Stanley was a little less blunt.
"There were people who were involved with this band who, along the way, have fallen by the wayside," he said. "Being in the band from the beginning is not a birthright for you to stay there. If you no longer can uphold your end or live up to really the stature that we set for ourselves in the beginning, if you are compromised by drugs or alcohol, if you've lost sight of how lucky we are to be in this position, then you no longer deserve to wear the uniform."
Nobody was questioning that. The question was actually about how Simmons and Stanley have managed to remain focused, not about what Criss' and Frehley's failings were.
Simmons, however, continued to bang away at his ex-bandmates.

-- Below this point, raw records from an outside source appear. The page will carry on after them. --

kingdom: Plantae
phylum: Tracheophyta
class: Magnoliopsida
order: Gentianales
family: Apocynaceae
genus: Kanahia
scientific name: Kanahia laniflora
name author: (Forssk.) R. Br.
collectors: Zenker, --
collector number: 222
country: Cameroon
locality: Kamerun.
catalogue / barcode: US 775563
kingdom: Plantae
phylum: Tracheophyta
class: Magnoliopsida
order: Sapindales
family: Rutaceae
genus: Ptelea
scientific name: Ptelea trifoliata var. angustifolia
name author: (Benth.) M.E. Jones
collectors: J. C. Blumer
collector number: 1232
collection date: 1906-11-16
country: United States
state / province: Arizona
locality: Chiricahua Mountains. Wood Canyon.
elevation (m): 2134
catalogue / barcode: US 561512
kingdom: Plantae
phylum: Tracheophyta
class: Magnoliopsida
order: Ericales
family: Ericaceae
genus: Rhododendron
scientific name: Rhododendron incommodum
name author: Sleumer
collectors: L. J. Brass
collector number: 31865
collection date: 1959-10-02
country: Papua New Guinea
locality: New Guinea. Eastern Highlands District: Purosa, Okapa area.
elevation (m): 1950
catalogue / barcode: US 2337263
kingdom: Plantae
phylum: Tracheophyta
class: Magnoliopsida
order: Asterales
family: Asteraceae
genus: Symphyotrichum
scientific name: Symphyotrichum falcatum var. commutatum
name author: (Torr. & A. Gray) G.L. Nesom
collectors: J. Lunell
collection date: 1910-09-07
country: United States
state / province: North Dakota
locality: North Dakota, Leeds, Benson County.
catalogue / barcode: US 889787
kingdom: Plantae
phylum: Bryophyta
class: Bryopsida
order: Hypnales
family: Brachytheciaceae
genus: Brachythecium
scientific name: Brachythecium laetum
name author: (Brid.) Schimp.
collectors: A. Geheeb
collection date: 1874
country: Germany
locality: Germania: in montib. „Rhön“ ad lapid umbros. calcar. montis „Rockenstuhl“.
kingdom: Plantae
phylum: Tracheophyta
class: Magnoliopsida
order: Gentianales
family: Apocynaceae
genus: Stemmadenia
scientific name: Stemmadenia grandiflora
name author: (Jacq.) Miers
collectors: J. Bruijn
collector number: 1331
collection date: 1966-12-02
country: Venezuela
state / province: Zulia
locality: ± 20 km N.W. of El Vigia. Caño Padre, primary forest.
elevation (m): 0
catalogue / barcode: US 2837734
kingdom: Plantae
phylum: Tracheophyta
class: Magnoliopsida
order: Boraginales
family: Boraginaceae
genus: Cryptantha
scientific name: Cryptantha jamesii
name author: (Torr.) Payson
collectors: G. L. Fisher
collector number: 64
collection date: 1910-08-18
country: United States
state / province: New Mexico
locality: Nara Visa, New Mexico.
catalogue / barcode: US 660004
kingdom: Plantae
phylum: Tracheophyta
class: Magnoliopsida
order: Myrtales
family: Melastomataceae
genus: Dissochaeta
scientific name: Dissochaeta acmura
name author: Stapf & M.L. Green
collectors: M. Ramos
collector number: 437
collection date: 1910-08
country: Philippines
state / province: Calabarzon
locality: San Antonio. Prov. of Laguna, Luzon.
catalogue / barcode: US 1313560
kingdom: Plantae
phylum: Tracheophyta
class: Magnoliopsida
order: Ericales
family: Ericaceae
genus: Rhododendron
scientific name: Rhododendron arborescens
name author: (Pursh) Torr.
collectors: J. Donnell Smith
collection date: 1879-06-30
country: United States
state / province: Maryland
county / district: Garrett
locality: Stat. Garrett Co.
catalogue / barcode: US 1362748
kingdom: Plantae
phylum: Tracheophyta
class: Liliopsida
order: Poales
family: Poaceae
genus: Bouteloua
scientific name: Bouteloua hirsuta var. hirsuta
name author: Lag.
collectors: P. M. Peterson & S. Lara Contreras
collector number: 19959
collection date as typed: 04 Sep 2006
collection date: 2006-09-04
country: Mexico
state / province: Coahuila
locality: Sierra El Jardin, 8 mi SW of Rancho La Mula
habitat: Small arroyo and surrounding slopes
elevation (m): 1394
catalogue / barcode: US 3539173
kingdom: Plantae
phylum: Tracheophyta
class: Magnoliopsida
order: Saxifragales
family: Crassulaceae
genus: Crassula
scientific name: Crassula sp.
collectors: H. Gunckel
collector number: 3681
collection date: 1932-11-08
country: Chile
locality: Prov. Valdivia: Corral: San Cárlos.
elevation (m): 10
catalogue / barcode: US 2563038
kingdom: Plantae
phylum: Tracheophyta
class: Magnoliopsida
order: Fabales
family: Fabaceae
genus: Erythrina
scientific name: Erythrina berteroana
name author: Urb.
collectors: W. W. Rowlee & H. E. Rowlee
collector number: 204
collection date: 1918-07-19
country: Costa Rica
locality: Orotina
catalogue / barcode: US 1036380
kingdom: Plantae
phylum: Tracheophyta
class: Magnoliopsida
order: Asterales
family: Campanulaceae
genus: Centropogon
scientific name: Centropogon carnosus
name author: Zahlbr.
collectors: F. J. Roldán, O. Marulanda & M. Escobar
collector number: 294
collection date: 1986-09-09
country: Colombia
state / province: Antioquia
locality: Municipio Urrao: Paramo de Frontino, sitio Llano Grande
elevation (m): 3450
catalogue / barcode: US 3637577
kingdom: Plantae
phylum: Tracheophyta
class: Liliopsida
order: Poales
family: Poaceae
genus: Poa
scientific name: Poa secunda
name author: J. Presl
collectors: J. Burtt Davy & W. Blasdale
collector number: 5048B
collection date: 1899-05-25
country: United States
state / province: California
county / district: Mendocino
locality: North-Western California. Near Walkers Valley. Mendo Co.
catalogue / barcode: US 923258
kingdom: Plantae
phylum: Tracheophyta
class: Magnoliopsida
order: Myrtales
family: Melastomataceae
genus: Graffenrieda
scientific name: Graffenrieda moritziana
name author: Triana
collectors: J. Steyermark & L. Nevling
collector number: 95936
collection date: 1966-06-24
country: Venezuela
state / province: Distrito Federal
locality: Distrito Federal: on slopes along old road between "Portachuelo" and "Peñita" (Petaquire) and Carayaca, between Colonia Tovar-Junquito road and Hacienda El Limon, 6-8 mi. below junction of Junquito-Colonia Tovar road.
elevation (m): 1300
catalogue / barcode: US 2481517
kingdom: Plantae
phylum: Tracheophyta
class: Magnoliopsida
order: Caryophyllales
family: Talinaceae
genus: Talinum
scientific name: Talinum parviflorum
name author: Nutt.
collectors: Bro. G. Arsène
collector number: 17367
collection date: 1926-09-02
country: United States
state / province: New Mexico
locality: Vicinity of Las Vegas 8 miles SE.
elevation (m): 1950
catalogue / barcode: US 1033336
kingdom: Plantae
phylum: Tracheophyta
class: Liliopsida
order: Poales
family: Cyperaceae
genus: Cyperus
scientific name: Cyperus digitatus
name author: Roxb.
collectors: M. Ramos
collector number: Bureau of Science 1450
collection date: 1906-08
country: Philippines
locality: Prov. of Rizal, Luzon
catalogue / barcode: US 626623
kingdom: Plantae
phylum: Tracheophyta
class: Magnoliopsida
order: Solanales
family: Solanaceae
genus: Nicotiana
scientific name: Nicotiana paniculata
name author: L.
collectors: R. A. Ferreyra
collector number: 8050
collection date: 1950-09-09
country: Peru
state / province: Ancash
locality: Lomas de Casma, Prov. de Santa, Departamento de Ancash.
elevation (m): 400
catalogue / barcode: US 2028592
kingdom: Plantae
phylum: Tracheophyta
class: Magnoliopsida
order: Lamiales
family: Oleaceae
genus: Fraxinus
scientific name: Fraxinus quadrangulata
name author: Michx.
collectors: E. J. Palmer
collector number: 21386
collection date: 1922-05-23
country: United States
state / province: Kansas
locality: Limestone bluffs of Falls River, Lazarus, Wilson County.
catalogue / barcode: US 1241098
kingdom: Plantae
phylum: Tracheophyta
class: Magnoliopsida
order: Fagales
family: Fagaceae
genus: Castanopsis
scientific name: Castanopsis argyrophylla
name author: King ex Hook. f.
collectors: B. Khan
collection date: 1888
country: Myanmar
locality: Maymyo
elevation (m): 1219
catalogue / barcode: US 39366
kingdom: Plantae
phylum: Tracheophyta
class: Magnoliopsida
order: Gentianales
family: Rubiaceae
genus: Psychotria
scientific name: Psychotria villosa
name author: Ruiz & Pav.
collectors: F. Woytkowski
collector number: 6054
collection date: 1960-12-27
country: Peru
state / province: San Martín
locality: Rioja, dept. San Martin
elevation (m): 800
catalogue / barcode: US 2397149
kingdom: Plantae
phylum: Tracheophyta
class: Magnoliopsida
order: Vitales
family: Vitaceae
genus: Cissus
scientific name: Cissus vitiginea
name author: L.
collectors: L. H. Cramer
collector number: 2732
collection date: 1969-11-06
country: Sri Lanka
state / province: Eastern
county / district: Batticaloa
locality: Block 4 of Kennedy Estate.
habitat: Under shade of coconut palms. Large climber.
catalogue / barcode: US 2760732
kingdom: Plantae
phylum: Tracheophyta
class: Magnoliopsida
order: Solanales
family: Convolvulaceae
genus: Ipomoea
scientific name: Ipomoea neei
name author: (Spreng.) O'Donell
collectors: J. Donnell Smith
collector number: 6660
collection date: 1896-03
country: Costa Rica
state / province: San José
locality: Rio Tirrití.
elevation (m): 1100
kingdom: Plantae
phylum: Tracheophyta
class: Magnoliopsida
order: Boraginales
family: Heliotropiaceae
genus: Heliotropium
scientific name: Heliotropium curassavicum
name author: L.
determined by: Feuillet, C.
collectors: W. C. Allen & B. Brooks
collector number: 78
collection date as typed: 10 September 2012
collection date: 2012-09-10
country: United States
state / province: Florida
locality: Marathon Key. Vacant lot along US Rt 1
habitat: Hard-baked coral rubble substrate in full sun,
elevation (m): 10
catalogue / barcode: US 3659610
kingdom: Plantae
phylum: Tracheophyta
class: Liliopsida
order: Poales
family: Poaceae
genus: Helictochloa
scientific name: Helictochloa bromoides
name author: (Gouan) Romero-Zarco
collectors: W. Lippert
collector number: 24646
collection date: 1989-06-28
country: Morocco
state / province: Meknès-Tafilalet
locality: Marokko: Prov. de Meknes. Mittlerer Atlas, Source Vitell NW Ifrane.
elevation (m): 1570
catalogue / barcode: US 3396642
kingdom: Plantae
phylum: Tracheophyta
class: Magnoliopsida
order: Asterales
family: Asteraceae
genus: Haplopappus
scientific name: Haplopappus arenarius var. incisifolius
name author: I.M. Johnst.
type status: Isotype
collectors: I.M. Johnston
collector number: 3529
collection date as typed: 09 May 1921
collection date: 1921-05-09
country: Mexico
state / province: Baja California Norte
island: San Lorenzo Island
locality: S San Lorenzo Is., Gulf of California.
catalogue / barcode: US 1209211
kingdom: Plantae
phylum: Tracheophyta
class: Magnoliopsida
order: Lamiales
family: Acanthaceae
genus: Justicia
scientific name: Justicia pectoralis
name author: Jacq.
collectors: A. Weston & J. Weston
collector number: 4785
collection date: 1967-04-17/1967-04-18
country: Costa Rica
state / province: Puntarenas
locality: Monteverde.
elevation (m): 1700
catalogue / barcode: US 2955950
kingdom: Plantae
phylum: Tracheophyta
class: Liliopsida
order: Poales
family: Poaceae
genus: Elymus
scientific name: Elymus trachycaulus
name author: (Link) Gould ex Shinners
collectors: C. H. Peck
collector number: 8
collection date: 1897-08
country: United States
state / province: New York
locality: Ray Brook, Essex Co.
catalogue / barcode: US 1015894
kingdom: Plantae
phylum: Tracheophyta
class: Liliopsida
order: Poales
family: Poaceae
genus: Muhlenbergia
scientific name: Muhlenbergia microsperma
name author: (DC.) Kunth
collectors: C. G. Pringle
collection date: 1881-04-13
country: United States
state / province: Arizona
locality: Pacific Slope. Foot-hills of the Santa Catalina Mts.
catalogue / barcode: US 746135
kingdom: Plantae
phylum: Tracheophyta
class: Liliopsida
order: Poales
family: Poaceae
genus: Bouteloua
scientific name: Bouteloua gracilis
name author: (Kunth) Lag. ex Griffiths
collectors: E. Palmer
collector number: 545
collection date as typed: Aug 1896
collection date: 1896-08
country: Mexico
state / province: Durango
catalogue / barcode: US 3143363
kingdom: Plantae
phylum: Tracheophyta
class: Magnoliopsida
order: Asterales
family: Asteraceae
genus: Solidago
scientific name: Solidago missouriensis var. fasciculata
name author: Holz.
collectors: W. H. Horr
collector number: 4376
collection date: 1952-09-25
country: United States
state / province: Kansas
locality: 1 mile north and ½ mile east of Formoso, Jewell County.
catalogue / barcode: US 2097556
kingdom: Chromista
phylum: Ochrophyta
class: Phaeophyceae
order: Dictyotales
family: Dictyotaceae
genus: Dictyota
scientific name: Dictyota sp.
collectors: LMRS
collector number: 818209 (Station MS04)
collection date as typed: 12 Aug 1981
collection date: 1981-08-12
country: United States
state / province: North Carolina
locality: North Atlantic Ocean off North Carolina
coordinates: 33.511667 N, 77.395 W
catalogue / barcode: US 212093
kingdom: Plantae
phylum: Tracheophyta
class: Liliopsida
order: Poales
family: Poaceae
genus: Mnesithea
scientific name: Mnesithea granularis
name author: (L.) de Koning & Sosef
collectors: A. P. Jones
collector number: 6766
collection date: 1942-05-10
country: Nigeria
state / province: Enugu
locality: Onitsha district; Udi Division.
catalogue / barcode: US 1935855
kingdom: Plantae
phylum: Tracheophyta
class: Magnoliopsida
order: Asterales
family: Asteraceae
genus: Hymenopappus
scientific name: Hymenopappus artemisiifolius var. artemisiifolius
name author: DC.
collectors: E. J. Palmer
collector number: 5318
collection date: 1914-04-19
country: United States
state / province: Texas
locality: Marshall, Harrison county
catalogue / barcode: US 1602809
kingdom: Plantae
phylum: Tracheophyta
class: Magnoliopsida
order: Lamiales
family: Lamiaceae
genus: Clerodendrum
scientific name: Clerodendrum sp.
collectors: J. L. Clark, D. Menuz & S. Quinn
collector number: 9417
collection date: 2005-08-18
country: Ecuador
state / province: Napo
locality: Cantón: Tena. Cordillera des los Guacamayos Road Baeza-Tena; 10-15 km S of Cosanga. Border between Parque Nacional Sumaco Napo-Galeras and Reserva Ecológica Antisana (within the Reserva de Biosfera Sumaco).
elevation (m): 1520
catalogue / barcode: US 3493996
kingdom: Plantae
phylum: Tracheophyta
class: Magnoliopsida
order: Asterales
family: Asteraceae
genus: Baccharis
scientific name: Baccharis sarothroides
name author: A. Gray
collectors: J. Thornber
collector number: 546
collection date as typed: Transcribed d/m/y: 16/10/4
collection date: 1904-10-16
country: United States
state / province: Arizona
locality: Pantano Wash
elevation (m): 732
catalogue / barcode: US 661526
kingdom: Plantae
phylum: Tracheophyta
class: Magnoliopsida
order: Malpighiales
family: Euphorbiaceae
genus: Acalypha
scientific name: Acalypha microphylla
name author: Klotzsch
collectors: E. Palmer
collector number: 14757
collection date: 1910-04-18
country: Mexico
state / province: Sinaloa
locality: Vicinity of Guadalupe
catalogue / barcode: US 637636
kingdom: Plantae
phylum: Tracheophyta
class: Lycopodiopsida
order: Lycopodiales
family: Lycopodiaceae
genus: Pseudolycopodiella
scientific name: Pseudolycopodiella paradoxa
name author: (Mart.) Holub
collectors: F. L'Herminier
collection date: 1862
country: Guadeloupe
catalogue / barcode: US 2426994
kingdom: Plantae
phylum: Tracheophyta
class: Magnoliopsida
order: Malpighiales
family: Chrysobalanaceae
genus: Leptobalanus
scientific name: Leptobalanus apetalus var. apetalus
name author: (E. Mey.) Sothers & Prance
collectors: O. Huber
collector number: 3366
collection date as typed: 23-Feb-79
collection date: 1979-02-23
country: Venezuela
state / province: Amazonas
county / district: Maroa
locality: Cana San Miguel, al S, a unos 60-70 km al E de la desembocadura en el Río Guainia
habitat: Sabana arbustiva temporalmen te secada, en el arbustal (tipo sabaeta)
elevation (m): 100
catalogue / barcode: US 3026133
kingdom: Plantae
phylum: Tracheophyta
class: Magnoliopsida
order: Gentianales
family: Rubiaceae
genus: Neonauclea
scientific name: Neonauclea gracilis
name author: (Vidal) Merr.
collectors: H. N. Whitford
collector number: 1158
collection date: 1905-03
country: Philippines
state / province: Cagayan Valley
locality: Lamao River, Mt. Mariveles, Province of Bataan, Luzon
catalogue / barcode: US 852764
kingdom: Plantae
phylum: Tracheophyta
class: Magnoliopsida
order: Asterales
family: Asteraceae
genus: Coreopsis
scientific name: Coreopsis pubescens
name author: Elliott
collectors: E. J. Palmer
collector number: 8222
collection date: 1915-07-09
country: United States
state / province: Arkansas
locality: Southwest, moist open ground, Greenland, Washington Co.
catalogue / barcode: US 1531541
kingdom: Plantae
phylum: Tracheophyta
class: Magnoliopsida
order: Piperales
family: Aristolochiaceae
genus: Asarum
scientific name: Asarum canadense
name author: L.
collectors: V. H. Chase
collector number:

"Do you have a car?" he asked. "Do you ever get a flat tire? What did you do? The whole car stopped because one flat tire decided that the car shouldn't go anywhere, or did you change the flat tire?"
The answer, of course, was that you change the flat tire.
"Wow, you are just like us," Simmons deadpanned.
Again, nobody actually asked why Criss and Frehley were dropped from KISS.
Maybe it's just Simmons' sense of humor. Maybe he didn't intend it to come off as mean-spirited as it did. Maybe he's oblivious, like when he made an attempt at humor involving Michael Vick and dog fighting.
According to Simmons, the L.A. KISS "reached out our hand to Tim Tebow. We would have loved to have had him on the team. Here's a guy that doesn't torture dogs, is religious and is a family man. Why wouldn't you want him on your team instead of some guy who is now, by the way, the darling of the media, who isn't torturing the dog today and isn't another guy who is not allegedly up for murder? Give me a break."
The "murderer" comment appeared to be a reference to Aaron Hernandez.
Wow. Interesting sense of humor.
Tebow, by the way, wasn't interested, although, according to Simmons, "The door is still open. We would love to have him here."